Ghostportraitdes Monats

Kathrin Hentzschel

Kathrin Hentzschel

M.A. in Südslavistik und Soziologie, ausgebildete PR-Beraterin, seit 2000 Texterin, Redakteurin und Redenschreiberin.

Schwerpunkt: Geburtstagsreden, Verabschiedungen, Einweihungen und Eröffnungen – eben alles, was immer humorvoll, meistens locker und manchmal fröhlich daherkommen soll.

Website:  www.textideen.com

Email: hentzschel@textideen.com

Welchen Redner bewundern Sie am meisten?

Roman Herzog


Ihre Lieblingsrede in der Geschichte?

Die Ruck-Rede von RH


Welche Eigenschaften schätzen Sie an denen, für die Sie schreiben, am meisten?

Auskunftsfreudigkeit! Und „Beratungspermeabilität“ (habe ich gerade erfunden – soll das Gegenteil von Beratungsresistenz sein).


Welche Eigenschaften schätzen Sie an einem Redenschreiber am meisten?

Er hört zu. Und findet die besten, treffenden, richtigen, berührenden Worte, die Botschaft zu transportieren.


Für wen würden Sie gerne einmal eine Rede schreiben?

Für ein Kaninchen! Da es aber nicht sprechen kann, für einen Vorsitzenden einer Tierrechtsorganisation vor vielen Politikern. I have a dream, too …


Gibt es Redner, für die Sie nicht schreiben würden, oder Redethemen,
die Sie ablehnen?

Auf jeden Fall: Redner, die meinen ethischen Grundsätzen zuwider handeln.

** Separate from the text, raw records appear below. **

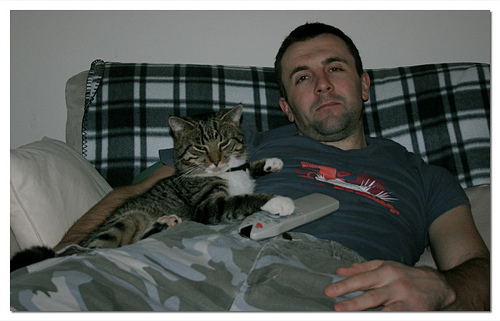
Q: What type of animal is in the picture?
A: A cat.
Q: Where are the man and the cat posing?
A: On a couch.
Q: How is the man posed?
A: Slouching.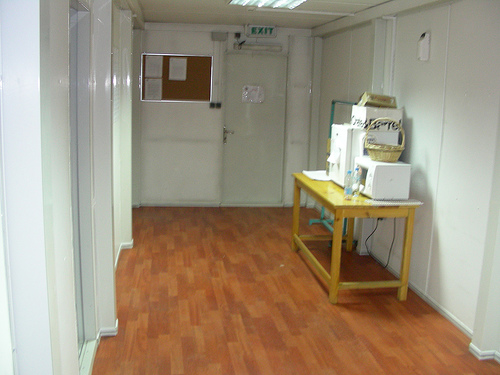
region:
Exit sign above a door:
[244, 22, 278, 40]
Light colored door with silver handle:
[216, 48, 293, 208]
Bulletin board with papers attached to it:
[138, 52, 214, 105]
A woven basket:
[362, 117, 407, 164]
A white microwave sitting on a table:
[351, 154, 412, 201]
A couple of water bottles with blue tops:
[342, 167, 364, 202]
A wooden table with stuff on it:
[289, 169, 424, 302]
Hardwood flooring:
[88, 204, 499, 374]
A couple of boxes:
[348, 91, 405, 132]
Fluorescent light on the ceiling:
[228, 0, 308, 11]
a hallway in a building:
[40, 22, 461, 349]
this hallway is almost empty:
[52, 22, 398, 293]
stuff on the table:
[305, 90, 416, 201]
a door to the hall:
[220, 35, 290, 210]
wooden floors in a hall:
[145, 210, 295, 367]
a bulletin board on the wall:
[131, 41, 237, 114]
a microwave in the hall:
[348, 156, 414, 206]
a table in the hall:
[280, 166, 416, 311]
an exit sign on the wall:
[233, 20, 284, 40]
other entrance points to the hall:
[18, 12, 156, 374]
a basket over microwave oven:
[358, 110, 405, 171]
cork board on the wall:
[120, 37, 270, 136]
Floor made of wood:
[111, 205, 483, 370]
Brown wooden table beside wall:
[289, 169, 422, 298]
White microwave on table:
[354, 202, 413, 212]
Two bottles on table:
[345, 168, 362, 200]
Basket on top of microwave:
[363, 116, 405, 160]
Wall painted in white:
[401, 5, 498, 354]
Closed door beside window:
[217, 55, 287, 207]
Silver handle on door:
[223, 125, 234, 141]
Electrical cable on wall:
[363, 220, 398, 265]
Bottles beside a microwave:
[343, 166, 366, 198]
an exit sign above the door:
[228, 8, 294, 45]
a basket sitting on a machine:
[364, 115, 410, 162]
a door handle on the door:
[218, 117, 243, 150]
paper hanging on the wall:
[409, 20, 447, 70]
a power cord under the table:
[359, 218, 412, 267]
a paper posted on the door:
[230, 62, 292, 134]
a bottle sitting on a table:
[334, 163, 369, 213]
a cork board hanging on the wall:
[137, 40, 224, 115]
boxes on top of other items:
[345, 74, 415, 143]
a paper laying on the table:
[298, 154, 335, 193]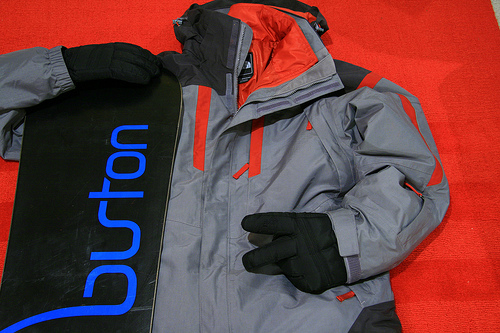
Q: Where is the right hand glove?
A: On snowboard.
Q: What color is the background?
A: Red.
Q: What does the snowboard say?
A: Burton.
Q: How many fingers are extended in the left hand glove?
A: Two.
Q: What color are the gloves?
A: Black.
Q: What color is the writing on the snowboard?
A: Blue.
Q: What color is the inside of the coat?
A: Red.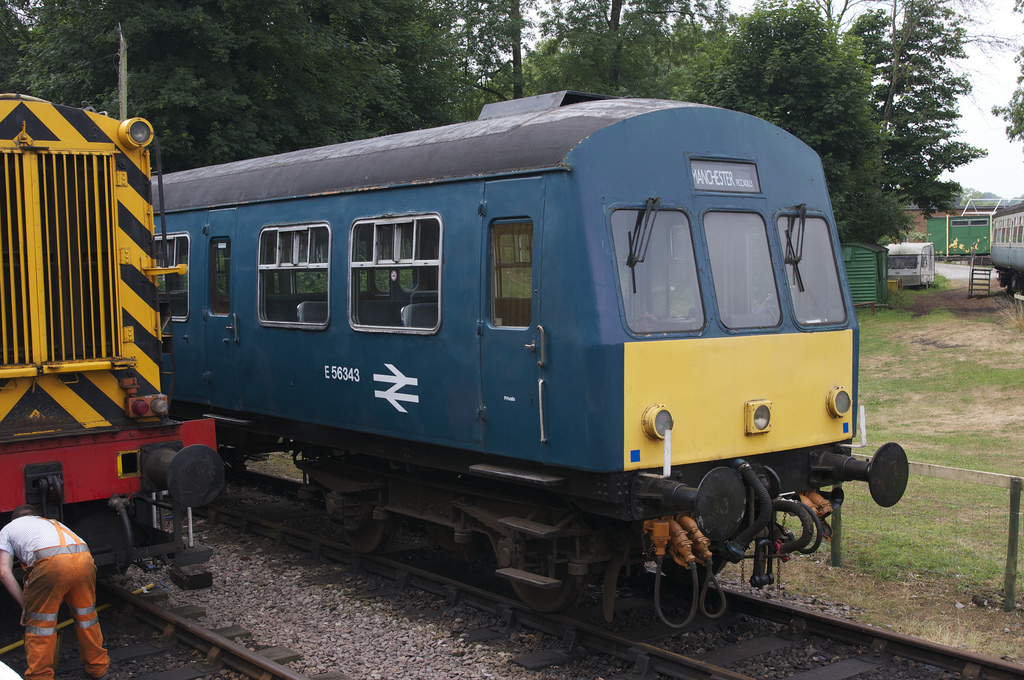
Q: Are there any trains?
A: Yes, there is a train.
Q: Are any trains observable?
A: Yes, there is a train.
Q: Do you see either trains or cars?
A: Yes, there is a train.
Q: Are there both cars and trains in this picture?
A: No, there is a train but no cars.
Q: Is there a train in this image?
A: Yes, there is a train.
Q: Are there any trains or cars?
A: Yes, there is a train.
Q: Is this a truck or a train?
A: This is a train.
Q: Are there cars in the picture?
A: No, there are no cars.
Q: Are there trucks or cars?
A: No, there are no cars or trucks.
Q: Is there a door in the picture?
A: Yes, there is a door.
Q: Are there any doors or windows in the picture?
A: Yes, there is a door.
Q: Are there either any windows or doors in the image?
A: Yes, there is a door.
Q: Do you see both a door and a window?
A: Yes, there are both a door and a window.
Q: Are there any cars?
A: No, there are no cars.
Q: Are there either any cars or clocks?
A: No, there are no cars or clocks.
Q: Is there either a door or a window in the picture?
A: Yes, there is a window.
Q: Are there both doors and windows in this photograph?
A: Yes, there are both a window and a door.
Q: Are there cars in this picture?
A: No, there are no cars.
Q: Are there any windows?
A: Yes, there is a window.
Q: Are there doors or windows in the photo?
A: Yes, there is a window.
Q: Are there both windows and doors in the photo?
A: Yes, there are both a window and doors.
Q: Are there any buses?
A: No, there are no buses.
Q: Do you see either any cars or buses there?
A: No, there are no buses or cars.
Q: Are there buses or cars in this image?
A: No, there are no buses or cars.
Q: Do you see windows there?
A: Yes, there is a window.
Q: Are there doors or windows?
A: Yes, there is a window.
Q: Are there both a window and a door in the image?
A: Yes, there are both a window and a door.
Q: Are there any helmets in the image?
A: No, there are no helmets.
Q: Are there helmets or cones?
A: No, there are no helmets or cones.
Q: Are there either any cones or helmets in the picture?
A: No, there are no helmets or cones.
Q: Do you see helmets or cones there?
A: No, there are no helmets or cones.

Wie sind Sie zum Redenschreiben gekommen?

Hopplahopp! Als in der ersten Agentur, für die ich einst gearbeitete habe, die Cheftexterin ausfiel, erhielt ich meine Chance: Eine Kurzansprache für eine Preisverleihung, Deadline: in 45 Minuten. Ich nutzte sie. Und benutzte die Rede als Türöffner für meinen nächsten Job.


Beschreiben Sie Ihre Tätigkeit als Redenschreiber in einem Satz:

Zuhören, gründlich recherchieren, kreativ sein, manchmal zaubern.


Wann ist für Sie eine Rede gelungen?

Wenn sie die Botschaft in die Köpfe und Herzen der Zuhörer transportiert.


Warum würden Sie Menschen in verantwortungsvoller Position empfehlen,
mit einem Redenschreiber zusammenzuarbeiten?

Weil sie zwar meist wissen, was sie sagen wollen, aber selten, wie.


Warum würden Sie einem jungen Menschen empfehlen, Redenschreiber zu werden?

Würde ich nicht unbedingt. Denn ein guter Redenschreiber ist wie ein guter Riserva: Er muss erst reifen. Nicht unbedingt in einem Fass, aber am Leben! Wenn aber Talent und Technik stimmen, dann kann’s was werden.


Warum würden Sie abraten?

Würde ich auch nicht. Aber darauf hinweisen, dass ein Redenschreiber immer im Hintergrund agiert und nie im Rampenlicht steht. Den Applaus bekommt der Redner.


Der größte anzunehmende Unfall (GAU) für einen Redenschreiber?

Wenn ein peinlicher Fehler im Vorfeld von niemandem bemerkt wurde. Einmal ausgesprochen, gibt es kein Zurück mehr.